My requirement is to remove trailing zeros from decimal value, I have tried regex and strip()
to remove trailing zeros it worked but we use regex and strip for string datatype, I want Col_2
to be decimal without changing the precision and scale. Can someone please suggest alternative.
Sample Table :
Col_1 : string
Col_2 : decimal(18,2)
Col_1 | Col_2 |
---|---|
ABC | 2.00 |
DEF | 2.50 |
XMN | 0.00 |
RST | 1.28 |
Actual Result using regex:
Col_1 : string
Col_2 : string
Col_1 | Col_2 |
---|---|
ABC | 2 |
DEF | 2.5 |
XMN | |
RST | 1.28 |
Expected Result :
Col_1 | Col_2 |
---|---|
ABC | 2 |
DEF | 2.5 |
XMN | 0 |
RST | 1.28 |
decimal(18,2)
type will always store those 2 digits after the comma.
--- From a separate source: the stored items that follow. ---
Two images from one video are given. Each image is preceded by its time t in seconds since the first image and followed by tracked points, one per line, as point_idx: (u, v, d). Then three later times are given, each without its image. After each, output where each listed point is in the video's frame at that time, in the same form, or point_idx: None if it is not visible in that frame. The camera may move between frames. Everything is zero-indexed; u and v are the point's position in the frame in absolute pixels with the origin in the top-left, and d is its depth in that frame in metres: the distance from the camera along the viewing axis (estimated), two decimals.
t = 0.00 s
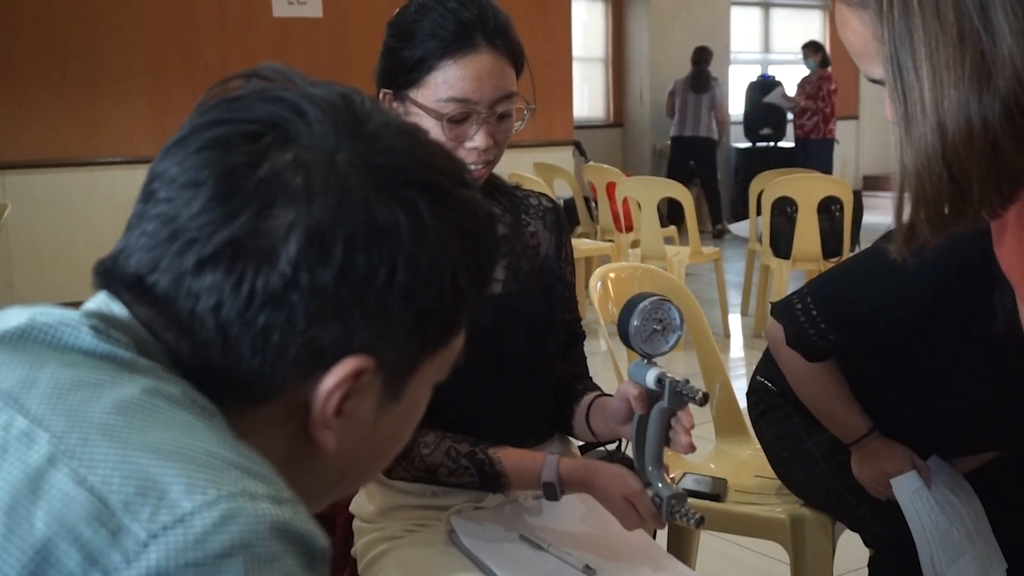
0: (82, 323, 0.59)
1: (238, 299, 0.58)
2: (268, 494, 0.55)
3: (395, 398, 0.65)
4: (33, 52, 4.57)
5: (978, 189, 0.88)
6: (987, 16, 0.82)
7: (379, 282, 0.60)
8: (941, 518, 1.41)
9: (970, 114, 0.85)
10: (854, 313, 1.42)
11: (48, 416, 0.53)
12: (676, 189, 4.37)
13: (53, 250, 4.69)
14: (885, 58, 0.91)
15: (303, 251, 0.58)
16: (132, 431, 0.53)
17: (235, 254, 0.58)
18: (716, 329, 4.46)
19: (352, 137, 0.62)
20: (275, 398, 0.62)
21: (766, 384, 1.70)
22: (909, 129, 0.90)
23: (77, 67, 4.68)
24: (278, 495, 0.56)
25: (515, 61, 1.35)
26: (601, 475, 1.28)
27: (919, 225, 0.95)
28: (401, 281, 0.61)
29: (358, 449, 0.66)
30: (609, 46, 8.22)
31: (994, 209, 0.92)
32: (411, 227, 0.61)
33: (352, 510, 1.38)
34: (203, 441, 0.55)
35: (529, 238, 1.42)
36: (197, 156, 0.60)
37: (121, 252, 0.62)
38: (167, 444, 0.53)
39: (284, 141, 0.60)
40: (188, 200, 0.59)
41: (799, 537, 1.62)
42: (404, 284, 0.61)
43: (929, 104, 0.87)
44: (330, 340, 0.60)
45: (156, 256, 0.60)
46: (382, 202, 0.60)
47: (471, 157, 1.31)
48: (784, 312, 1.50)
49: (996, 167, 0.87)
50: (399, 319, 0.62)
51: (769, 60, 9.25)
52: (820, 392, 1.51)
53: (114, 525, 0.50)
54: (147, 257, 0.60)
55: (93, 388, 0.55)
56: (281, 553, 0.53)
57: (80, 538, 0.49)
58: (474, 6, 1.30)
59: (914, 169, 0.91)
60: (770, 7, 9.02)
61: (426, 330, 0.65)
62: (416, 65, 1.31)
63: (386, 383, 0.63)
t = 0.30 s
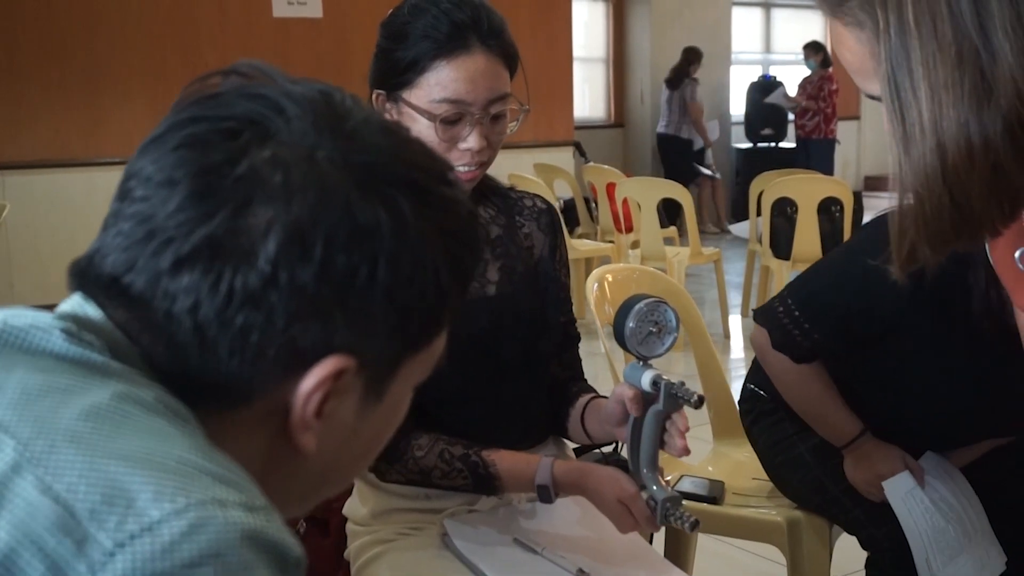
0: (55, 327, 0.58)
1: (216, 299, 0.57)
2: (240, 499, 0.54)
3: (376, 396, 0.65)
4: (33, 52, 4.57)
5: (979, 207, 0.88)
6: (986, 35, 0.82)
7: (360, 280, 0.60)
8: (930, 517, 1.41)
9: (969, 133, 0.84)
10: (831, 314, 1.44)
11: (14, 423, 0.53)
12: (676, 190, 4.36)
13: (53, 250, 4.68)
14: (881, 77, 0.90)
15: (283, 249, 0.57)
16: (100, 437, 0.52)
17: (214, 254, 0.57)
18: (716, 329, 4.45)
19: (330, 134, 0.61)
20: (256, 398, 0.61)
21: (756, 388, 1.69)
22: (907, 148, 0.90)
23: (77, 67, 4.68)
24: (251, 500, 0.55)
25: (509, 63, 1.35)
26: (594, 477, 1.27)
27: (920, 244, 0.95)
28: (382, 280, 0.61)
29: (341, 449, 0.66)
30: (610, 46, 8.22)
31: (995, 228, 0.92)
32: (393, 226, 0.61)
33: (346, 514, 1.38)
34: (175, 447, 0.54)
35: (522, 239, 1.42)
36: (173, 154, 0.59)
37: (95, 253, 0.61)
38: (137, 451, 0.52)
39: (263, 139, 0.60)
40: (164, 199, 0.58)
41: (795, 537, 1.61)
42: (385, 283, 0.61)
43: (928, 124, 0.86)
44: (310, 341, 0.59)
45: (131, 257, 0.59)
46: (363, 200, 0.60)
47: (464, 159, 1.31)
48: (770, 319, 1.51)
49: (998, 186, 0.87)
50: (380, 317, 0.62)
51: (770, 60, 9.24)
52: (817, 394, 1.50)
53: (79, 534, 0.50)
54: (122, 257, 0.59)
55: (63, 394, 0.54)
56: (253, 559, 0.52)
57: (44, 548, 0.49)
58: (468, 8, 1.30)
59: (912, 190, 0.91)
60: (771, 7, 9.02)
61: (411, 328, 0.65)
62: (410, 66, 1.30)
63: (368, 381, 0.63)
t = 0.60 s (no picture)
0: (21, 309, 0.57)
1: (189, 273, 0.56)
2: (213, 476, 0.52)
3: (358, 369, 0.63)
4: (33, 52, 4.57)
5: (991, 214, 0.92)
6: (998, 43, 0.86)
7: (336, 246, 0.59)
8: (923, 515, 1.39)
9: (981, 141, 0.88)
10: (813, 299, 1.44)
11: None
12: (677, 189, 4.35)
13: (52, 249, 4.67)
14: (892, 87, 0.94)
15: (255, 219, 0.56)
16: (66, 415, 0.51)
17: (184, 226, 0.56)
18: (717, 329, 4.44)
19: (301, 105, 0.60)
20: (238, 372, 0.58)
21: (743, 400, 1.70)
22: (918, 158, 0.93)
23: (77, 67, 4.67)
24: (224, 477, 0.53)
25: (509, 62, 1.34)
26: (595, 477, 1.26)
27: (930, 255, 0.98)
28: (358, 247, 0.60)
29: (325, 425, 0.64)
30: (612, 46, 8.21)
31: (1003, 239, 0.96)
32: (367, 193, 0.59)
33: (344, 515, 1.38)
34: (142, 425, 0.52)
35: (522, 238, 1.41)
36: (140, 129, 0.57)
37: (66, 235, 0.59)
38: (103, 428, 0.51)
39: (229, 109, 0.58)
40: (132, 173, 0.56)
41: (796, 537, 1.60)
42: (361, 249, 0.60)
43: (939, 133, 0.90)
44: (286, 313, 0.58)
45: (101, 236, 0.57)
46: (336, 166, 0.58)
47: (464, 156, 1.30)
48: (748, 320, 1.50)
49: (1009, 195, 0.91)
50: (358, 285, 0.60)
51: (771, 60, 9.25)
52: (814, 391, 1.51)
53: (43, 513, 0.48)
54: (92, 237, 0.57)
55: (28, 374, 0.53)
56: (225, 537, 0.50)
57: (7, 529, 0.47)
58: (468, 5, 1.29)
59: (922, 201, 0.95)
60: (772, 7, 9.02)
61: (390, 296, 0.63)
62: (409, 64, 1.29)
63: (349, 353, 0.62)
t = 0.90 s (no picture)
0: None
1: (100, 238, 0.57)
2: (140, 456, 0.55)
3: (285, 329, 0.66)
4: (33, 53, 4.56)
5: (986, 212, 0.98)
6: (990, 45, 0.92)
7: (249, 204, 0.60)
8: (900, 499, 1.41)
9: (974, 140, 0.94)
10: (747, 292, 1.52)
11: None
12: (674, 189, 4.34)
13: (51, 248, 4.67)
14: (886, 89, 0.98)
15: (162, 178, 0.57)
16: None
17: (92, 192, 0.57)
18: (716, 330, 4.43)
19: (205, 63, 0.60)
20: (163, 337, 0.60)
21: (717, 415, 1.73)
22: (912, 156, 0.98)
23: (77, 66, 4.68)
24: (151, 455, 0.56)
25: (498, 63, 1.34)
26: (585, 479, 1.25)
27: (919, 256, 1.03)
28: (273, 203, 0.61)
29: (260, 389, 0.67)
30: (613, 45, 8.21)
31: (994, 233, 1.01)
32: (276, 147, 0.61)
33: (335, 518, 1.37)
34: (72, 407, 0.55)
35: (513, 240, 1.40)
36: (42, 100, 0.59)
37: None
38: (30, 415, 0.53)
39: (130, 70, 0.59)
40: (36, 144, 0.58)
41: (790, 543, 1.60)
42: (278, 204, 0.61)
43: (933, 132, 0.95)
44: (207, 274, 0.60)
45: (10, 209, 0.59)
46: (243, 122, 0.60)
47: (452, 159, 1.30)
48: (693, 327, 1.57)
49: (1000, 189, 0.97)
50: (275, 239, 0.62)
51: (774, 59, 9.23)
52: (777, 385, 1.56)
53: None
54: (2, 212, 0.59)
55: None
56: (154, 515, 0.53)
57: None
58: (456, 6, 1.29)
59: (917, 202, 0.99)
60: (775, 7, 9.01)
61: (314, 252, 0.66)
62: (398, 65, 1.29)
63: (276, 312, 0.64)
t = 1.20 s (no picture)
0: None
1: (29, 213, 0.56)
2: (99, 457, 0.55)
3: (231, 295, 0.64)
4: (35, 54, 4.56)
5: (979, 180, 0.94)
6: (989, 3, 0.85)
7: (179, 166, 0.59)
8: (882, 484, 1.44)
9: (967, 105, 0.88)
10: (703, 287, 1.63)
11: None
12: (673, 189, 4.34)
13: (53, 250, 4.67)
14: (884, 43, 0.94)
15: (86, 147, 0.56)
16: None
17: (18, 164, 0.56)
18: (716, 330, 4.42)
19: (126, 32, 0.59)
20: (106, 313, 0.60)
21: (705, 424, 1.76)
22: (906, 116, 0.94)
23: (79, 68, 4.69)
24: (111, 454, 0.56)
25: (494, 66, 1.34)
26: (581, 481, 1.24)
27: (914, 217, 1.01)
28: (203, 166, 0.59)
29: (210, 361, 0.66)
30: (614, 46, 8.21)
31: (992, 199, 0.97)
32: (202, 112, 0.59)
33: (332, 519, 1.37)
34: (29, 407, 0.55)
35: (510, 242, 1.40)
36: None
37: None
38: None
39: (49, 39, 0.57)
40: None
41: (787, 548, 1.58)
42: (208, 168, 0.60)
43: (926, 94, 0.91)
44: (143, 245, 0.58)
45: None
46: (163, 87, 0.58)
47: (448, 161, 1.30)
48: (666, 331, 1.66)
49: (997, 158, 0.91)
50: (210, 206, 0.61)
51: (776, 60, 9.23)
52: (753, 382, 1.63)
53: None
54: None
55: None
56: (115, 517, 0.53)
57: None
58: (451, 8, 1.29)
59: (909, 164, 0.97)
60: (776, 7, 9.01)
61: (251, 218, 0.64)
62: (393, 67, 1.29)
63: (219, 279, 0.63)
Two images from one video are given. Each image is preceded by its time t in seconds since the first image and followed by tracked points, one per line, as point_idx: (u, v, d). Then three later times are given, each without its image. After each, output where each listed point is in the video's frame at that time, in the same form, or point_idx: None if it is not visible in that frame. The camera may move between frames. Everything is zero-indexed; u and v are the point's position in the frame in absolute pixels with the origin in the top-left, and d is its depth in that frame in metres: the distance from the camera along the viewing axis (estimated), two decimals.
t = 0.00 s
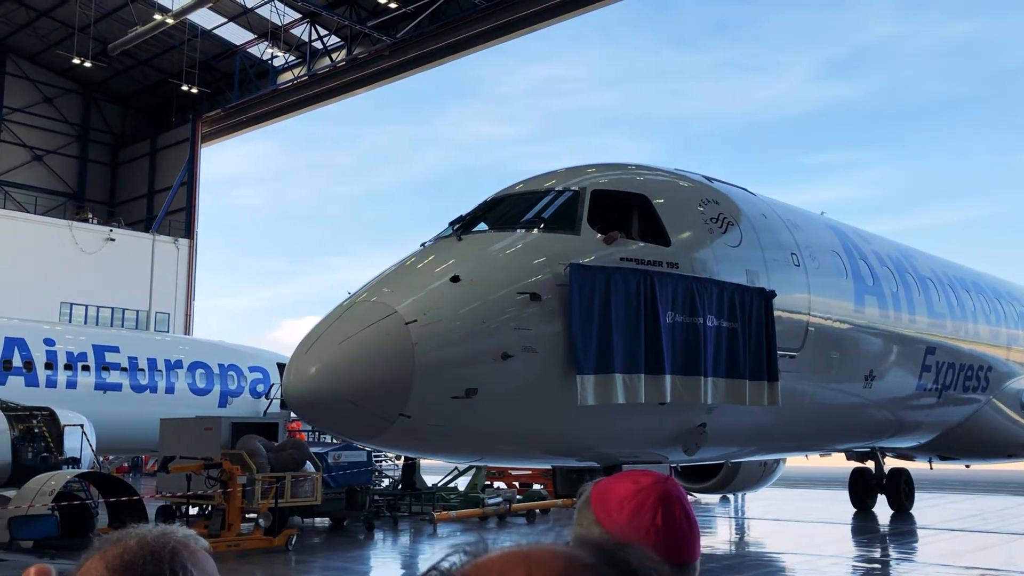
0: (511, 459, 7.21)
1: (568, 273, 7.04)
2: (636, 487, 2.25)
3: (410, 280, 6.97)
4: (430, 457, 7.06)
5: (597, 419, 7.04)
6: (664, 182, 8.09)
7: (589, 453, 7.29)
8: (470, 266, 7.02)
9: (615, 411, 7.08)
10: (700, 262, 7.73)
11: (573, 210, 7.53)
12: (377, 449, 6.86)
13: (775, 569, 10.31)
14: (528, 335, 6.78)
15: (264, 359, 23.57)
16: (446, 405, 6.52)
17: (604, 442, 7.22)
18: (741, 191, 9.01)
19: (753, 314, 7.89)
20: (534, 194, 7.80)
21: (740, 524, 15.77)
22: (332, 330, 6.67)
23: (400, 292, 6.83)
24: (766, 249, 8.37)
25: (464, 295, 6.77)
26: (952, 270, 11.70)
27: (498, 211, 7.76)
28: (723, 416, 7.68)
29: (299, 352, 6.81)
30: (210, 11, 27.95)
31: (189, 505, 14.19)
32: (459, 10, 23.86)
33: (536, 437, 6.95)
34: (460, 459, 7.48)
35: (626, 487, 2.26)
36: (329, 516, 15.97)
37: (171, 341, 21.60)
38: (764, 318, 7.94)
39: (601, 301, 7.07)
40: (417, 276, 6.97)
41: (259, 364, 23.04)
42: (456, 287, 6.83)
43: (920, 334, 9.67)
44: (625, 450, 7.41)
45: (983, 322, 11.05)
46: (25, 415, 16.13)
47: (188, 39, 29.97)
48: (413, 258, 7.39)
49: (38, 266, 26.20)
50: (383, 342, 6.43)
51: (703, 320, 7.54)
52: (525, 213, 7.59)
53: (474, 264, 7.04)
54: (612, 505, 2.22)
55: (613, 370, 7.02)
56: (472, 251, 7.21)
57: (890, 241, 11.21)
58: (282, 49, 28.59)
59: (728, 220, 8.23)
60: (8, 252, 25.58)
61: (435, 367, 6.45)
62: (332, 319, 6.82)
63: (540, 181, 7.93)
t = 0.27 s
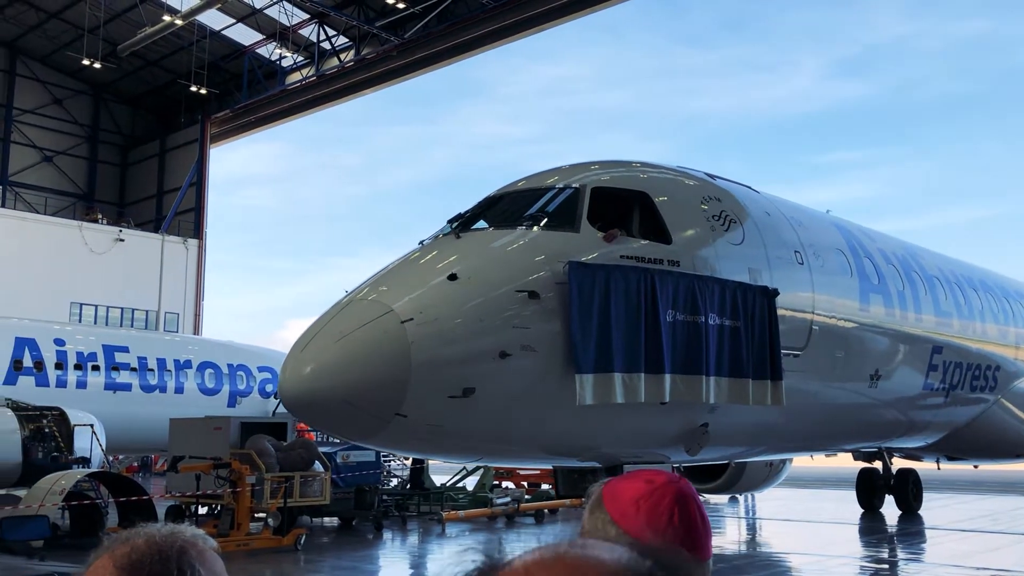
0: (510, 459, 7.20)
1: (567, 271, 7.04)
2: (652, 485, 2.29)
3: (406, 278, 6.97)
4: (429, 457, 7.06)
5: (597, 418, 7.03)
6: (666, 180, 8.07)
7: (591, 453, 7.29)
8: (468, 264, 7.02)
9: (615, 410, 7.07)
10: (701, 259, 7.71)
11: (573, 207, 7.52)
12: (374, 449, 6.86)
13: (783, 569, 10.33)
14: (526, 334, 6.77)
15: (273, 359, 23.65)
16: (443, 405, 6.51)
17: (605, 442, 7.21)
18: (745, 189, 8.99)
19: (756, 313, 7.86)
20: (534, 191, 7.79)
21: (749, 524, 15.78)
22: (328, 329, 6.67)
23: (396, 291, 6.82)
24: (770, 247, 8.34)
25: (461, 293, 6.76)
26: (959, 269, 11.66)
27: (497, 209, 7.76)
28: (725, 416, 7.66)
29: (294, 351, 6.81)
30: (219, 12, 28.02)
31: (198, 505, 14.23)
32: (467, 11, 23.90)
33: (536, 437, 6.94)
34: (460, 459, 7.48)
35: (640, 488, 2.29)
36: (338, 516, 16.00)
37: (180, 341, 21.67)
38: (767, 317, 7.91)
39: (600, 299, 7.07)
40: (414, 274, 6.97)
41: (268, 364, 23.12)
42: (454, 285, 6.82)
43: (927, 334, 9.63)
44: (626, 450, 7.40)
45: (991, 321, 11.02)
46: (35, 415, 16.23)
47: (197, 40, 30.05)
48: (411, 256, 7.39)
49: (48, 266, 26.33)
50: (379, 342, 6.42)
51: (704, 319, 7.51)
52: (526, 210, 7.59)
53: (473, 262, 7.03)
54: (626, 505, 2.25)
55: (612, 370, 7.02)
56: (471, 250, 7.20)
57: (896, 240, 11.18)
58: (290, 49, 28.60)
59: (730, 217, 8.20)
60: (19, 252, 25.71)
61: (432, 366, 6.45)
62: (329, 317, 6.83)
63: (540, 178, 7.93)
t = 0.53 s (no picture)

Displaying the trailing zeros on the right side of the comma is just a matter of formatting.
So, if you want Col_2
to be in decimal and preserve the precision then store it as decimal(18,2)
and format it as you want when displaying the data.
You can use for that format_number
function:
import pyspark.sql.functions as F
df.withColumn("Col_2", F.expr("format_number(Col_2, '0.##')")).show()
#+-----+-----+
#|Col_1|Col_2|
#+-----+-----+
#| ABC| 2|
#| DEF| 2.5|
#| XMN| 0|
#| RST| 1.28|
#+-----+-----+